• [TASK DIRECTIONS]:
Repeat the listing verbatim. Drop any pictures.

• [EXERCISE INPUT]:

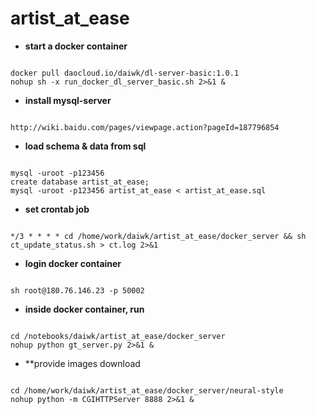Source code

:# artist_at_ease

* **start a docker container**

<pre><code>
docker pull daocloud.io/daiwk/dl-server-basic:1.0.1
nohup sh -x run_docker_dl_server_basic.sh 2>&1 &
</code></pre>

* **install mysql-server**

<pre><code>
http://wiki.baidu.com/pages/viewpage.action?pageId=187796854
</code></pre>

* **load schema & data from sql**
<pre><code>
mysql -uroot -p123456
create database artist_at_ease;
mysql -uroot -p123456 artist_at_ease < artist_at_ease.sql
</code></pre>

* **set crontab job**

<pre><code>
*/3 * * * * cd /home/work/daiwk/artist_at_ease/docker_server && sh ct_update_status.sh > ct.log 2>&1
</code></pre>

* **login docker container**

<pre><code>
sh root@180.76.146.23 -p 50002
</code></pre>

* **inside docker container, run**

<pre><code>
cd /notebooks/daiwk/artist_at_ease/docker_server
nohup python gt_server.py 2>&1 &
</code></pre>

* **provide images download

<pre><code>
cd /home/work/daiwk/artist_at_ease/docker_server/neural-style
nohup python -m CGIHTTPServer 8888 2>&1 &
</code></pre>
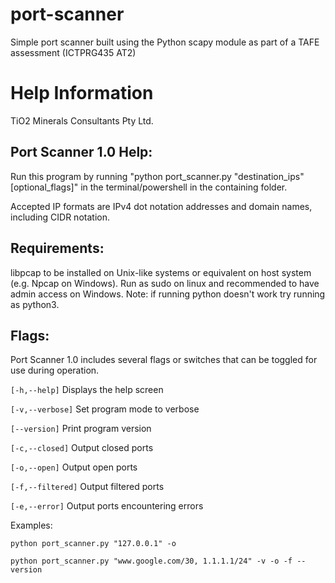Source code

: # port-scanner

Simple port scanner built using the Python scapy module as part of a TAFE assessment (ICTPRG435 AT2)

# Help Information

TiO2 Minerals Consultants Pty Ltd.

## Port Scanner 1.0 Help:

Run this program by running "python port_scanner.py "destination_ips" [optional_flags]" in the terminal/powershell in the containing folder.

Accepted IP formats are IPv4 dot notation addresses and domain names, including CIDR notation.

## Requirements:

libpcap to be installed on Unix-like systems or equivalent on host system (e.g. Npcap on Windows).
Run as sudo on linux and recommended to have admin access on Windows.
Note: if running python doesn't work try running as python3.

## Flags:

Port Scanner 1.0 includes several flags or switches that can be toggled for use during operation.

`[-h,--help]`
Displays the help screen

`[-v,--verbose]`
Set program mode to verbose

`[--version]`
Print program version

`[-c,--closed]`
Output closed ports

`[-o,--open]`
Output open ports

`[-f,--filtered]`
Output filtered ports

`[-e,--error]`
Output ports encountering errors

Examples:

`python port_scanner.py "127.0.0.1" -o`

`python port_scanner.py "www.google.com/30, 1.1.1.1/24" -v -o -f --version`
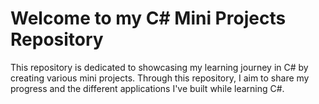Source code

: # Welcome to my C# Mini Projects Repository
This repository is dedicated to showcasing my learning journey in C# by creating various mini projects. Through this repository, I aim to share my progress and the different applications I've built while learning C#.

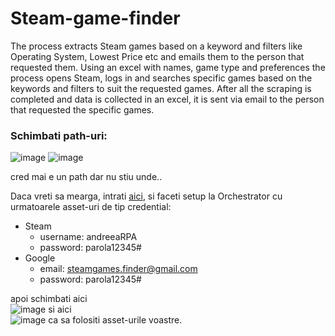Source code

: # Steam-game-finder
The process extracts Steam games based on a keyword and filters like Operating System, Lowest Price etc and emails them to the person that requested them. Using an excel with names, game type and preferences the process opens Steam, logs in and searches specific games based on the keywords and filters to suit the requested games. After all the scraping is completed and data is collected in an excel, it is sent via email to the person that requested the specific games.
### Schimbati path-uri:

![image](https://user-images.githubusercontent.com/72975663/212358112-28a9fb28-c9e7-4172-a406-fcf4d93a735a.png)
![image](https://user-images.githubusercontent.com/72975663/212358252-26a9f080-23f7-4832-9c2d-c454ba8c4850.png)

cred mai e un path dar nu stiu unde..

Daca vreti sa mearga, intrati [aici](https://cloud.uipath.com/portal_/register), si faceti setup la Orchestrator cu urmatoarele asset-uri de tip credential:
- Steam
  - username: andreeaRPA
  - password: parola12345#
- Google
  - email: steamgames.finder@gmail.com
  - password: parola12345#
  
apoi schimbati aici<br/>
![image](https://user-images.githubusercontent.com/72975663/212359395-7b41c329-0cc0-4465-a5f6-f98d8c8b80b5.png)
si aici<br/>
![image](https://user-images.githubusercontent.com/72975663/212359492-7bbff967-3db9-49d5-b6fc-b1a9562769fe.png)
ca sa folositi asset-urile voastre.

• [EXERCISE RESPONSE]:
Source code

:# artist_at_ease

* **start a docker container**

<pre><code>
docker pull daocloud.io/daiwk/dl-server-basic:1.0.1
nohup sh -x run_docker_dl_server_basic.sh 2>&1 &
</code></pre>

* **install mysql-server**

<pre><code>
http://wiki.baidu.com/pages/viewpage.action?pageId=187796854
</code></pre>

* **load schema & data from sql**
<pre><code>
mysql -uroot -p123456
create database artist_at_ease;
mysql -uroot -p123456 artist_at_ease < artist_at_ease.sql
</code></pre>

* **set crontab job**

<pre><code>
*/3 * * * * cd /home/work/daiwk/artist_at_ease/docker_server && sh ct_update_status.sh > ct.log 2>&1
</code></pre>

* **login docker container**

<pre><code>
sh root@180.76.146.23 -p 50002
</code></pre>

* **inside docker container, run**

<pre><code>
cd /notebooks/daiwk/artist_at_ease/docker_server
nohup python gt_server.py 2>&1 &
</code></pre>

* **provide images download

<pre><code>
cd /home/work/daiwk/artist_at_ease/docker_server/neural-style
nohup python -m CGIHTTPServer 8888 2>&1 &
</code></pre>
Source code

: # port-scanner

Simple port scanner built using the Python scapy module as part of a TAFE assessment (ICTPRG435 AT2)

# Help Information

TiO2 Minerals Consultants Pty Ltd.

## Port Scanner 1.0 Help:

Run this program by running "python port_scanner.py "destination_ips" [optional_flags]" in the terminal/powershell in the containing folder.

Accepted IP formats are IPv4 dot notation addresses and domain names, including CIDR notation.

## Requirements:

libpcap to be installed on Unix-like systems or equivalent on host system (e.g. Npcap on Windows).
Run as sudo on linux and recommended to have admin access on Windows.
Note: if running python doesn't work try running as python3.

## Flags:

Port Scanner 1.0 includes several flags or switches that can be toggled for use during operation.

`[-h,--help]`
Displays the help screen

`[-v,--verbose]`
Set program mode to verbose

`[--version]`
Print program version

`[-c,--closed]`
Output closed ports

`[-o,--open]`
Output open ports

`[-f,--filtered]`
Output filtered ports

`[-e,--error]`
Output ports encountering errors

Examples:

`python port_scanner.py "127.0.0.1" -o`

`python port_scanner.py "www.google.com/30, 1.1.1.1/24" -v -o -f --version`
Source code

: # Welcome to my C# Mini Projects Repository
This repository is dedicated to showcasing my learning journey in C# by creating various mini projects. Through this repository, I aim to share my progress and the different applications I've built while learning C#.

Source code

: # Steam-game-finder
The process extracts Steam games based on a keyword and filters like Operating System, Lowest Price etc and emails them to the person that requested them. Using an excel with names, game type and preferences the process opens Steam, logs in and searches specific games based on the keywords and filters to suit the requested games. After all the scraping is completed and data is collected in an excel, it is sent via email to the person that requested the specific games.
### Schimbati path-uri:

![image](https://user-images.githubusercontent.com/72975663/212358112-28a9fb28-c9e7-4172-a406-fcf4d93a735a.png)
![image](https://user-images.githubusercontent.com/72975663/212358252-26a9f080-23f7-4832-9c2d-c454ba8c4850.png)

cred mai e un path dar nu stiu unde..

Daca vreti sa mearga, intrati [aici](https://cloud.uipath.com/portal_/register), si faceti setup la Orchestrator cu urmatoarele asset-uri de tip credential:
- Steam
  - username: andreeaRPA
  - password: parola12345#
- Google
  - email: steamgames.finder@gmail.com
  - password: parola12345#
  
apoi schimbati aici<br/>
![image](https://user-images.githubusercontent.com/72975663/212359395-7b41c329-0cc0-4465-a5f6-f98d8c8b80b5.png)
si aici<br/>
![image](https://user-images.githubusercontent.com/72975663/212359492-7bbff967-3db9-49d5-b6fc-b1a9562769fe.png)
ca sa folositi asset-urile voastre.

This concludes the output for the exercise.